I am a newly minted registered yoga teacher (RYT-200), having passed my Yoga Teacher Trainer (YTT) final exam in mid-May 2022. When I tell people I’m a yoga teacher, they naturally assume that I am extremely flexible and have impeccable balance.
Yes, yes, when I’m warmed up I can touch my toes with straight legs, even put my palms flat on the floor…but in yoga practice, I prefer to keep a slight bend in the knee in forward fold. My balance is a little wonkier and I’ve been known to wobble and trip my way around a corner if I’m moving quickly.
I enjoy a deep yogi squat because I’ve been practicing that pose since childhood, but neuropathy pain in my feet prevents me from holding my back heel up high in lunges. So my abilities are spotty.

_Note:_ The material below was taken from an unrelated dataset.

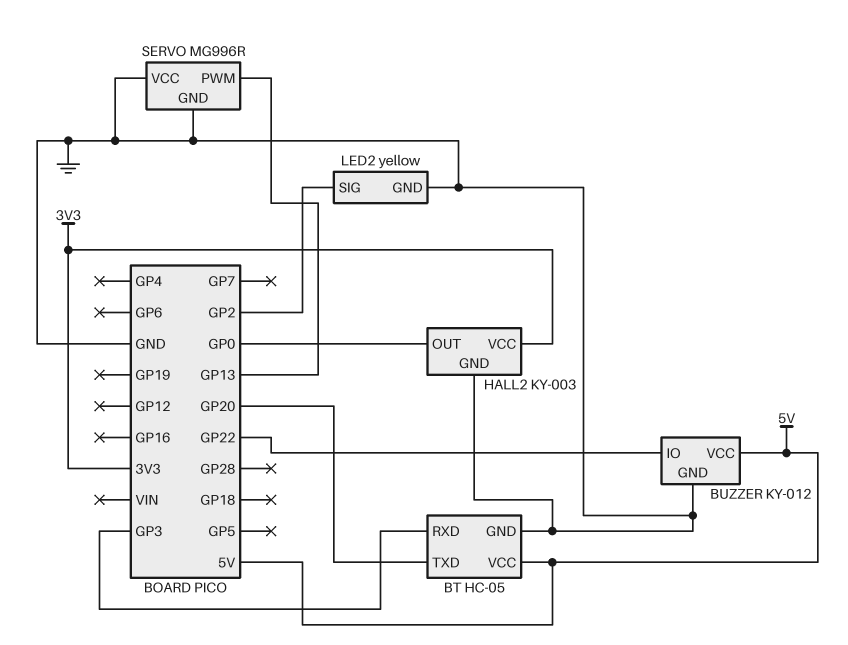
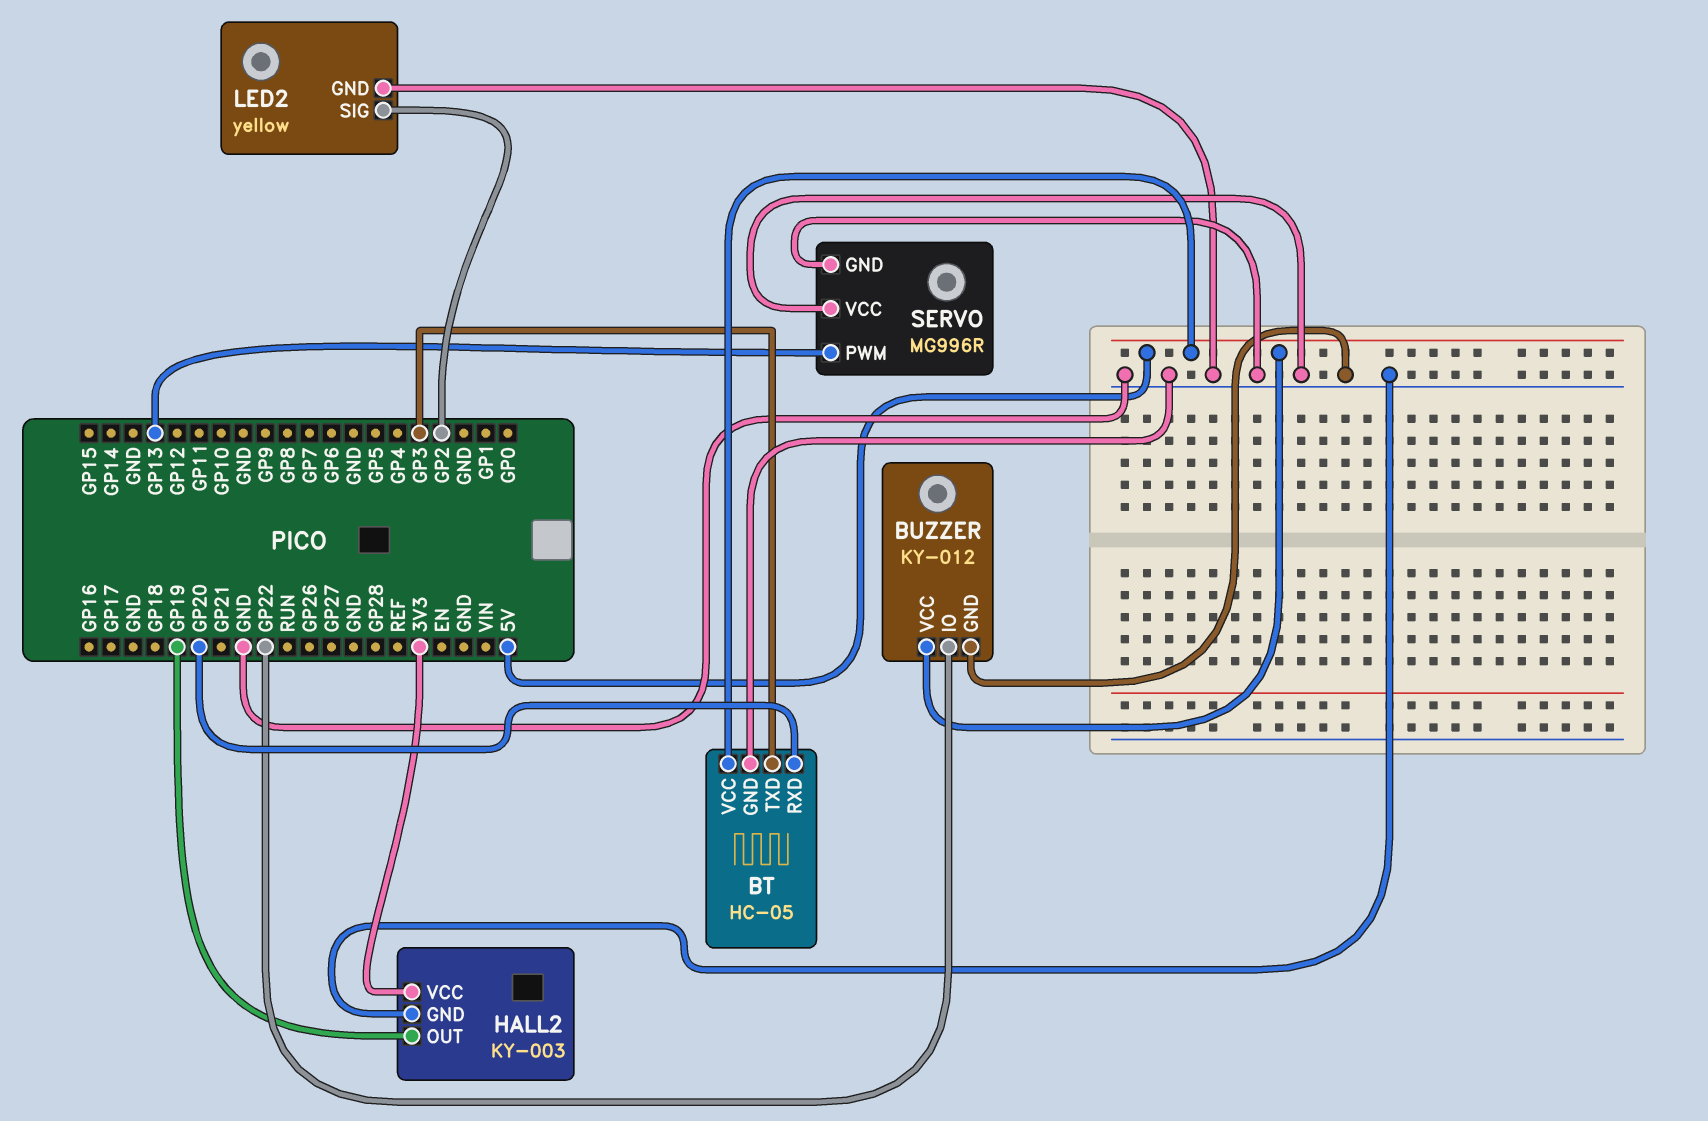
BT pin RXD: GP3 -> GP20
BT pin TXD: GP20 -> GP3
HALL2 pin OUT: GP0 -> GP19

When I took level 2 yoga classes, part of the prerequisite for my YTT, I would regularly lose my balance in some of the moves that the younger class participants easily nailed. It took more brain power and concentration to keep my body steady (possibly chemo brain played a part). I’m sure other students would have been surprised that I was in yoga teacher training.
I mean, WHY would I even consider becoming a yoga teacher?
Because I want people to know that yoga is for everyone. While I’ve ranted about this before here, going through YTT classes really underscored the fact that, at least in the United States, yoga practitioners tend to be very homogeneous: young, white, female, flexible, affluent.
This is particularly disappointing because there are other populations that would benefit greatly from establishing a yoga practice and arguably might need it even more for their well-being. Slowly, yoga is being made available to “the rest of us”. But it’s going to take a while.
So I urge you, seek out yoga in parks and free classes at the Y. Explore YouTube for gentle beginner yoga videos so you can practice from home. You don’t need the burning sage, expensive yoga pants, organic cork blocks or trendiest mat. You just need to show up, follow along with the poses and breathe.
To be fair, my balance and flexibility have improved significantly with regular yoga, and that’s my point: I didn’t need to be super flexible to begin. No one does. But if the message that yoga studios and fellow yogis are sending is that you already need to be able to strike a complicated advanced pose, think of all the people who won’t even consider starting.
And I have learned to seek out modifications for those yoga poses that throw me off center. The old self-conscious me would have thought that made me a failure. But I know better now.
Because I know I can do the most important pose very well: sit quietly and breathe.